### [Dataset records]
▬▬▬▬▬▬▬▬▬▬

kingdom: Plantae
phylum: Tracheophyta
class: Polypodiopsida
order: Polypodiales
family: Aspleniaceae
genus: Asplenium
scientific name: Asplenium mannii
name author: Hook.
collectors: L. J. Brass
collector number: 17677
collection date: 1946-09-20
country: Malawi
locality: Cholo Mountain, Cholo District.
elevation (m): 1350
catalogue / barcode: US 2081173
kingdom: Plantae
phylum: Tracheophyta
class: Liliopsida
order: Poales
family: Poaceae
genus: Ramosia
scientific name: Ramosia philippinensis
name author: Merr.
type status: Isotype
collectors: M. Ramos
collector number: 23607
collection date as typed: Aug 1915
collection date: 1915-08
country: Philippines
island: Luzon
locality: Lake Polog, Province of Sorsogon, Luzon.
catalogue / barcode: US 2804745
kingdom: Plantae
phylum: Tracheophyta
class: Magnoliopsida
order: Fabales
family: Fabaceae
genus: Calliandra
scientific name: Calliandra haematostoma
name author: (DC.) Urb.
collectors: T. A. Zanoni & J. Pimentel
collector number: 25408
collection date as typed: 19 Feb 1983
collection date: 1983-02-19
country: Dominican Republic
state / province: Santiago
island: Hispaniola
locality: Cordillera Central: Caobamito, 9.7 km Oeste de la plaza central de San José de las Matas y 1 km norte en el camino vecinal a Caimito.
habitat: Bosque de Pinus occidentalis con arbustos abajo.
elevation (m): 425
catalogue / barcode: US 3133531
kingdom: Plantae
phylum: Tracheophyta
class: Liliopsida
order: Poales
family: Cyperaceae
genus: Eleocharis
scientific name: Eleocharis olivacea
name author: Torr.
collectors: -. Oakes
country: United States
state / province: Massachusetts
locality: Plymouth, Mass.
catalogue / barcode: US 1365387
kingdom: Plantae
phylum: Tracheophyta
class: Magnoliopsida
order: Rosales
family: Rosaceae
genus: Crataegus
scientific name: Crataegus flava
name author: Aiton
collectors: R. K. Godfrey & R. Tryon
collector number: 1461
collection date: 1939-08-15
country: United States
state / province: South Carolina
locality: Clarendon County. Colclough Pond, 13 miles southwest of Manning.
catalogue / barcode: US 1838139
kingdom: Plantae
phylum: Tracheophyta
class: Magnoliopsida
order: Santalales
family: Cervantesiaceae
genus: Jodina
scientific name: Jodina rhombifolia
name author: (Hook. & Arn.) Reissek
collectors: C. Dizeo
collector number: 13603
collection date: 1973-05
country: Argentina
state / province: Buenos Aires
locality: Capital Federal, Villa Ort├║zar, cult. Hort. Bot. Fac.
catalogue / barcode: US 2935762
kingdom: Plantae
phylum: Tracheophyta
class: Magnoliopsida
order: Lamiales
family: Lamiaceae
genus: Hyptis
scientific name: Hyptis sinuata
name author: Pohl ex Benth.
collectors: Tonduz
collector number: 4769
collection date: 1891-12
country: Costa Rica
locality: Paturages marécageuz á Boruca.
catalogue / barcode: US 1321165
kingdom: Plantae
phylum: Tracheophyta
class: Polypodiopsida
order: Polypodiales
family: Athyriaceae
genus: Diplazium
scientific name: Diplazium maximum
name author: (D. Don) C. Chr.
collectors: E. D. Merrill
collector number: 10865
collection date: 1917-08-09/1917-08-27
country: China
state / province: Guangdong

▬▬▬▬▬▬▬▬▬▬

Could you write out every line of the entries above, word for word and with nothing changed?

kingdom: Plantae
phylum: Tracheophyta
class: Polypodiopsida
order: Polypodiales
family: Aspleniaceae
genus: Asplenium
scientific name: Asplenium mannii
name author: Hook.
collectors: L. J. Brass
collector number: 17677
collection date: 1946-09-20
country: Malawi
locality: Cholo Mountain, Cholo District.
elevation (m): 1350
catalogue / barcode: US 2081173
kingdom: Plantae
phylum: Tracheophyta
class: Liliopsida
order: Poales
family: Poaceae
genus: Ramosia
scientific name: Ramosia philippinensis
name author: Merr.
type status: Isotype
collectors: M. Ramos
collector number: 23607
collection date as typed: Aug 1915
collection date: 1915-08
country: Philippines
island: Luzon
locality: Lake Polog, Province of Sorsogon, Luzon.
catalogue / barcode: US 2804745
kingdom: Plantae
phylum: Tracheophyta
class: Magnoliopsida
order: Fabales
family: Fabaceae
genus: Calliandra
scientific name: Calliandra haematostoma
name author: (DC.) Urb.
collectors: T. A. Zanoni & J. Pimentel
collector number: 25408
collection date as typed: 19 Feb 1983
collection date: 1983-02-19
country: Dominican Republic
state / province: Santiago
island: Hispaniola
locality: Cordillera Central: Caobamito, 9.7 km Oeste de la plaza central de San José de las Matas y 1 km norte en el camino vecinal a Caimito.
habitat: Bosque de Pinus occidentalis con arbustos abajo.
elevation (m): 425
catalogue / barcode: US 3133531
kingdom: Plantae
phylum: Tracheophyta
class: Liliopsida
order: Poales
family: Cyperaceae
genus: Eleocharis
scientific name: Eleocharis olivacea
name author: Torr.
collectors: -. Oakes
country: United States
state / province: Massachusetts
locality: Plymouth, Mass.
catalogue / barcode: US 1365387
kingdom: Plantae
phylum: Tracheophyta
class: Magnoliopsida
order: Rosales
family: Rosaceae
genus: Crataegus
scientific name: Crataegus flava
name author: Aiton
collectors: R. K. Godfrey & R. Tryon
collector number: 1461
collection date: 1939-08-15
country: United States
state / province: South Carolina
locality: Clarendon County. Colclough Pond, 13 miles southwest of Manning.
catalogue / barcode: US 1838139
kingdom: Plantae
phylum: Tracheophyta
class: Magnoliopsida
order: Santalales
family: Cervantesiaceae
genus: Jodina
scientific name: Jodina rhombifolia
name author: (Hook. & Arn.) Reissek
collectors: C. Dizeo
collector number: 13603
collection date: 1973-05
country: Argentina
state / province: Buenos Aires
locality: Capital Federal, Villa Ort├║zar, cult. Hort. Bot. Fac.
catalogue / barcode: US 2935762
kingdom: Plantae
phylum: Tracheophyta
class: Magnoliopsida
order: Lamiales
family: Lamiaceae
genus: Hyptis
scientific name: Hyptis sinuata
name author: Pohl ex Benth.
collectors: Tonduz
collector number: 4769
collection date: 1891-12
country: Costa Rica
locality: Paturages marécageuz á Boruca.
catalogue / barcode: US 1321165
kingdom: Plantae
phylum: Tracheophyta
class: Polypodiopsida
order: Polypodiales
family: Athyriaceae
genus: Diplazium
scientific name: Diplazium maximum
name author: (D. Don) C. Chr.
collectors: E. D. Merrill
collector number: 10865
collection date: 1917-08-09/1917-08-27
country: China
state / province: Guangdong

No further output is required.